=== Selected extract ===

Muhand Amezyan Aheddad (30 November 1790, Seddouk - 29 April 1873, Constantine), also known as Cheikh El Haddad, was a prominent leader in the 1871 uprising in Algeria. He collaborated closely with Cheikh El Mokrani and Boumezrag Ait Mokran during this period.

== Personal life ==
The family of Cheikh El Haddad relocated from the Ait Mansour tribe (now in the commune of Akfadou) to settle in Ighil Imoula, situated in the Soummam Valley, and subsequently in Seddouk.

The surname "El Haddad" originated from his grandfather, who was a blacksmith. His father, Abi Ali Al-Haddad, established the zawiya of Seddouk, where Muhand Amezyan received instruction in linguistic and religious studies. Later, he continued his education in Islamic theology under the guidance of several esteemed scholars.

Cheikh El Haddad underwent initial training under Cheikh Al-Rabia Benmouhoub in Ighil Imoula, followed by further education with Cheikh Arab Nath Irathen in Kabylie. He pursued additional studies at the zawiya of Bounouh in Aït-Smail, established by the founder of the Rahmaniyya, Sidi M'hamed Bou Qobrine. Subsequently, he assumed a teaching role at his father's zawiya in Seddouk and authored several works, including one titled "Al-Taqyid al-Mubarek," focusing on Sufism.

In 1860, Cheikh El Haddad assumed leadership of the Rahmaniyya Sufi order in Kabylia, operating from his village of Seddouk-Ouffella, In light of his increasing popularity, the colonial administration expressed concern and subjected both him and his disciples (moqaddim) to close surveillance.

== Writing ==
El Haddad authored several works, including a Sufi treatise titled al-Taqyid al-Mubarek. The manuscript comprises 84 folios and was copied in 1876. It was discovered at the Rafsa Zawiyya in Sétif. This zawiyya was established by Cheikh El-Hacène Boucenna, a senior figure in the al-Rahmaniyya Tariqa, succeeding Cheikh El-Houès. Amar Talbi first highlighted this work in 1971, based on the manuscript of M.C. Bencheikh.

===

→ **Set of tasks**
A. Rewrite the passage on Cheikh El Haddad starting with "In 1860, Cheikh" and going on through "to close surveillance.", using "followers" in place of "disciples".
B. Extend the passage about Cheikh El Haddad with the next part, starting right after its last sentence.

=== Dataset extract ===

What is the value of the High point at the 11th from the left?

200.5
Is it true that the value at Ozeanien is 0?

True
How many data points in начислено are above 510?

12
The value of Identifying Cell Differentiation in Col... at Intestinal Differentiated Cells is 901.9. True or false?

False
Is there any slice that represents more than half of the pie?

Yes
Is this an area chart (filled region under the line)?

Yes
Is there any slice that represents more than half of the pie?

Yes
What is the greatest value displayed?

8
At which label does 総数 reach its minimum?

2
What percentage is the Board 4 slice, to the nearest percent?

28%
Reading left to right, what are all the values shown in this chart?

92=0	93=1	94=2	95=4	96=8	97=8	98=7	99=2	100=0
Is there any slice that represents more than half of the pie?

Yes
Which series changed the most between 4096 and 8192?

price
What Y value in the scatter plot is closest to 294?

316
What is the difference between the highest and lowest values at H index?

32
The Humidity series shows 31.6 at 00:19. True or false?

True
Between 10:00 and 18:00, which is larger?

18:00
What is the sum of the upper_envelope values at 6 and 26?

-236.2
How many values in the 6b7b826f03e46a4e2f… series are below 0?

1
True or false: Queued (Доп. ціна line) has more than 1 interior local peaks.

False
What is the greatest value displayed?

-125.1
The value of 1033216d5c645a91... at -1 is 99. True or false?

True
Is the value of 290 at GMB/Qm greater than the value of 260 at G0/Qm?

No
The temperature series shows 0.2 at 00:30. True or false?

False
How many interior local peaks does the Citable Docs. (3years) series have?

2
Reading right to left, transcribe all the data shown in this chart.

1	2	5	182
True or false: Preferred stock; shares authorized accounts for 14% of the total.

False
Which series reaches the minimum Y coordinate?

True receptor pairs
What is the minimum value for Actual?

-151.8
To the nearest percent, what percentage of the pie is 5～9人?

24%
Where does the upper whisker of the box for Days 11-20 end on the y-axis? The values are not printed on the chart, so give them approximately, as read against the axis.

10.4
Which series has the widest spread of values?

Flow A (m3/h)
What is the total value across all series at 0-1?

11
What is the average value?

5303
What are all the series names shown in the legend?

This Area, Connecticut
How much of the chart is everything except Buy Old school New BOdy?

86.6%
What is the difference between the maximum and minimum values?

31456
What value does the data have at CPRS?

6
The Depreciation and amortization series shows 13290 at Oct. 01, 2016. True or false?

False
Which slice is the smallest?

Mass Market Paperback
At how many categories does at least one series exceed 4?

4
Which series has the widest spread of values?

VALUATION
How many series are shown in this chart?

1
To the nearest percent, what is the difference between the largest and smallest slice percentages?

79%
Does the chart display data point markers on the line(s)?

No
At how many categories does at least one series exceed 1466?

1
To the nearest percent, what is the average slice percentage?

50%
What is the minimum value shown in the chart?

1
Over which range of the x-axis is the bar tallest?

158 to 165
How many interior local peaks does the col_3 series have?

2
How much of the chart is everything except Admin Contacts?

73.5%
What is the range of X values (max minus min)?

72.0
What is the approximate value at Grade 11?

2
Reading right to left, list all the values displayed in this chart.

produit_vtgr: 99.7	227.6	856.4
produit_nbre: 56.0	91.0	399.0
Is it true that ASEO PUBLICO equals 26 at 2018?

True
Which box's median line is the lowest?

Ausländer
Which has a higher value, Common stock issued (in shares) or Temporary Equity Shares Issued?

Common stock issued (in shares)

===

→ **Answers to the tasks**
A.
In 1860, Cheikh El Haddad assumed leadership of the Rahmaniyya Sufi order in Kabylia, operating from his village of Seddouk-Ouffella, In light of his increasing popularity, the colonial administration expressed concern and subjected both him and his followers (moqaddim) to close surveillance.

B.
The 1845 manuscript on Sufism by Cheikh Bouabdelli provides insight into the social conditions of Haddad's life:

Innovations, Bid'a, have pervaded the world. No city, no village is exempt. I have personally observed this. Tradition, Sunna, has yielded to worldly passions. The people of orthodoxy face increasing humiliation. As for the innovators, they are the ones occupying positions of responsibility in administration, justice, and beyond
— Cheikh El Haddad, 1845

== Political life ==
During the 1871 uprising led by Mokrani, Cheikh Aziz and Cheikh M'hand, El Haddad's sons joined the rebels, leading the fight on behalf of their father, who, due to his age, could not actively participate. On 8 April 1871, at the age of 80, El Haddad called for rebellion during a gathering at the market of Seddouk. His appeal for resistance against the French colonizers had a profound impact, as more than 250 tribes, totaling over 10,000 fighters, responded. The rallying cry became famous throughout Algeria.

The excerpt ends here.